◆ **JOB ITEM**
Can you give back the lines from the start of the records through the line containing "Reading left to right, transcribe this", inclusive, with "slice" renamed to "segment" and nothing else changed?

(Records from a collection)
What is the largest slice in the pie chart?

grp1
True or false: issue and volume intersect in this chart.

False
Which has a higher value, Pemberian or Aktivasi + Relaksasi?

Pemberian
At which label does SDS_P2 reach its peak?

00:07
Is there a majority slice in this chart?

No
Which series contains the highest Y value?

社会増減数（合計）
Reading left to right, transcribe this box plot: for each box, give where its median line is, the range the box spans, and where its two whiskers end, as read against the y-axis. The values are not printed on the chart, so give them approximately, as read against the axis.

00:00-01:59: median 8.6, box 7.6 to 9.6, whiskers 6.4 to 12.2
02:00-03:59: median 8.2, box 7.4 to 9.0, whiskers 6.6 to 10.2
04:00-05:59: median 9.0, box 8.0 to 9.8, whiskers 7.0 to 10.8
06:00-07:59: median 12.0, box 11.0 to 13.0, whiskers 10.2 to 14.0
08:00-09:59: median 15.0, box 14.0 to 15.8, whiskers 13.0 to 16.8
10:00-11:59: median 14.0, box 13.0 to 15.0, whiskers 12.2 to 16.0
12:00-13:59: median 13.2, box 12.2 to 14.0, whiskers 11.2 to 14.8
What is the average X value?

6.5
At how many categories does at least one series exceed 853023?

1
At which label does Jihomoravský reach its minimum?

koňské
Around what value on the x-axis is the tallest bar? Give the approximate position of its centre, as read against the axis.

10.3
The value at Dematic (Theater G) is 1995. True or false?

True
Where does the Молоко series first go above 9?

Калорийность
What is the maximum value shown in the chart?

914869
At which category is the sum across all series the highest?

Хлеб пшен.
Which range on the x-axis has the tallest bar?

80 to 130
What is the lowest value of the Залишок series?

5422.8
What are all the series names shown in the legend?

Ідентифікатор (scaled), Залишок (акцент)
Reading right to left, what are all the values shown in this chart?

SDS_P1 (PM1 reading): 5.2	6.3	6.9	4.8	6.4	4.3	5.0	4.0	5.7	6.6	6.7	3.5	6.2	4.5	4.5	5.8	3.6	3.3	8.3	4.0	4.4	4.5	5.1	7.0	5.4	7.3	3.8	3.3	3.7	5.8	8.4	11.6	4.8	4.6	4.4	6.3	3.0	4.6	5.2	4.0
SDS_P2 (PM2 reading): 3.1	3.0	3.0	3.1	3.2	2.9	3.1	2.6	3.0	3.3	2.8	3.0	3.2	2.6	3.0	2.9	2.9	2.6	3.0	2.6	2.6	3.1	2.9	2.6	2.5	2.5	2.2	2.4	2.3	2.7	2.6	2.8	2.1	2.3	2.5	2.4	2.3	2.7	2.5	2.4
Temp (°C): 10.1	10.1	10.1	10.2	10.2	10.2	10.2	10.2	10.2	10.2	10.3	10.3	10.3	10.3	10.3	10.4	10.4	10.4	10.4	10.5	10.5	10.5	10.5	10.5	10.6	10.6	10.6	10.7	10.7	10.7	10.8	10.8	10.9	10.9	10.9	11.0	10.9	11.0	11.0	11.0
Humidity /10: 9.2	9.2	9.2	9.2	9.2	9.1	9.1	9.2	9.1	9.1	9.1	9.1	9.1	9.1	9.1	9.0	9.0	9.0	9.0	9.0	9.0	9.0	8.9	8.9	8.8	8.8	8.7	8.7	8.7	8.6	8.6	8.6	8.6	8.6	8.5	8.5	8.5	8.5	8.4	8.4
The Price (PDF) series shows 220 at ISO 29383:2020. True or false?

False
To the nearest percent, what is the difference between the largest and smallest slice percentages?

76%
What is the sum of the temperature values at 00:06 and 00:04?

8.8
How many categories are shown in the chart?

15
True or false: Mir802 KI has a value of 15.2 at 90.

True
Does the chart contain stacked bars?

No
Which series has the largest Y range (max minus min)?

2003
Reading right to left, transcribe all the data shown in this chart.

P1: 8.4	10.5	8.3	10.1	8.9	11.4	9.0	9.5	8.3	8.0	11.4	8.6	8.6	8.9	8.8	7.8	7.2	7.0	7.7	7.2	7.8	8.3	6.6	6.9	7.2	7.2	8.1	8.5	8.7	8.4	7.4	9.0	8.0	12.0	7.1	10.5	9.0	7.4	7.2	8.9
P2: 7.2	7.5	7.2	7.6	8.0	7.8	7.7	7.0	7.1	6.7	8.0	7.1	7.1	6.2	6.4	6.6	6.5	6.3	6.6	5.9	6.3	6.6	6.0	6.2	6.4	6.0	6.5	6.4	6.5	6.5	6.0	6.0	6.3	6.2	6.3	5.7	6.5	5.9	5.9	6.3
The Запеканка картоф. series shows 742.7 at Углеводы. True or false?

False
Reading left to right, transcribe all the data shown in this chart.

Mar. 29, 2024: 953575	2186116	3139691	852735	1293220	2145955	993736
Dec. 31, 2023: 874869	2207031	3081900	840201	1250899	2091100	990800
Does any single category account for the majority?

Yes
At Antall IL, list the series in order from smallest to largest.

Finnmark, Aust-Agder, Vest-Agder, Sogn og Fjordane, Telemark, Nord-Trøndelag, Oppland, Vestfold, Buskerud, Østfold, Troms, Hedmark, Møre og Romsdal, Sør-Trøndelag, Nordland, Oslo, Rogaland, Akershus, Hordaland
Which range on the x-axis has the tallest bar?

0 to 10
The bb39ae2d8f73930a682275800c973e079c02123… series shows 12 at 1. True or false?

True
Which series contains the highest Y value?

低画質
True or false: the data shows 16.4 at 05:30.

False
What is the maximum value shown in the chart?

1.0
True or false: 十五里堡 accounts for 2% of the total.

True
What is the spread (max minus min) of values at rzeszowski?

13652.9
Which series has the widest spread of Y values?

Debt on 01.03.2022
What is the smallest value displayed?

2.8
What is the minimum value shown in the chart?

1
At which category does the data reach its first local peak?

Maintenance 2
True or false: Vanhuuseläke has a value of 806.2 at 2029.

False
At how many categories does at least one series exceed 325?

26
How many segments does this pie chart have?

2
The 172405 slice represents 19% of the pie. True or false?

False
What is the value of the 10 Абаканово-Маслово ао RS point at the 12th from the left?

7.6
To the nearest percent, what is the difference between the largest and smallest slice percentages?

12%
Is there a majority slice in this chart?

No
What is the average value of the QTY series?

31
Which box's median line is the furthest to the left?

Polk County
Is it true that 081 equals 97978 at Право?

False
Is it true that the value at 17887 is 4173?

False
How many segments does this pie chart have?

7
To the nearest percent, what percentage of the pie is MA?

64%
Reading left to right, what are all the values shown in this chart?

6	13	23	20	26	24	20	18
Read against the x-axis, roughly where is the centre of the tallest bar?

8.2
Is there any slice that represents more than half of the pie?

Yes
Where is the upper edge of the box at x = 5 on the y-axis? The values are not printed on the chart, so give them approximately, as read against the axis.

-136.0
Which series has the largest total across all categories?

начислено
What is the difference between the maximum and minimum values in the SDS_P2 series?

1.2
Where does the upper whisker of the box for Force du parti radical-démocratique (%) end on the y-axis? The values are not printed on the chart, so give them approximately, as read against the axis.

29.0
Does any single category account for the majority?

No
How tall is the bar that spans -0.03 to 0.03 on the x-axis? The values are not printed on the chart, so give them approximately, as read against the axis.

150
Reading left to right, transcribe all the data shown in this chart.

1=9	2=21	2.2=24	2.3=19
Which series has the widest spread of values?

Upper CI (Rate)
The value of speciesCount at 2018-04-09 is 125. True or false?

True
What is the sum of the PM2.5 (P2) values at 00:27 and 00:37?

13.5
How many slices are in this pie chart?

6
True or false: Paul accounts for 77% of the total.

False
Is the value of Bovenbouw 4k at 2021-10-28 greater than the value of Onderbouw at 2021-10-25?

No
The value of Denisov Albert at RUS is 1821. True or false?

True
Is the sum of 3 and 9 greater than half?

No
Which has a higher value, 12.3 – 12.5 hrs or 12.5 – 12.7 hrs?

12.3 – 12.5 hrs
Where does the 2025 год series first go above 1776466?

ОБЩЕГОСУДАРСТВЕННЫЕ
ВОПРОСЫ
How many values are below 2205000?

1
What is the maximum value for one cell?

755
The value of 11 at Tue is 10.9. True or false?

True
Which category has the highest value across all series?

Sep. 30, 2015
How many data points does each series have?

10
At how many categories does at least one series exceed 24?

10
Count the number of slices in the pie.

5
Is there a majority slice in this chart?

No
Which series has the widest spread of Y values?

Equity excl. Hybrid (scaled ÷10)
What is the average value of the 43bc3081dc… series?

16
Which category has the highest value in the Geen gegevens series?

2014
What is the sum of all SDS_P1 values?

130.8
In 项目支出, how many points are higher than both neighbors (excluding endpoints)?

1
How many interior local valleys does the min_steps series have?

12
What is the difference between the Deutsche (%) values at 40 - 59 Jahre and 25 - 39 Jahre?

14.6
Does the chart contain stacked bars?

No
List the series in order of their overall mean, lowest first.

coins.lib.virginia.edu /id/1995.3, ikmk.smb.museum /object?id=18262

◆ **THE ANSWER**
What is the largest segment in the pie chart?

grp1
True or false: issue and volume intersect in this chart.

False
Which has a higher value, Pemberian or Aktivasi + Relaksasi?

Pemberian
At which label does SDS_P2 reach its peak?

00:07
Is there a majority segment in this chart?

No
Which series contains the highest Y value?

社会増減数（合計）
Reading left to right, transcribe this box plot: for each box, give where its median line is, the range the box spans, and where its two whiskers end, as read against the y-axis. The values are not printed on the chart, so give them approximately, as read against the axis.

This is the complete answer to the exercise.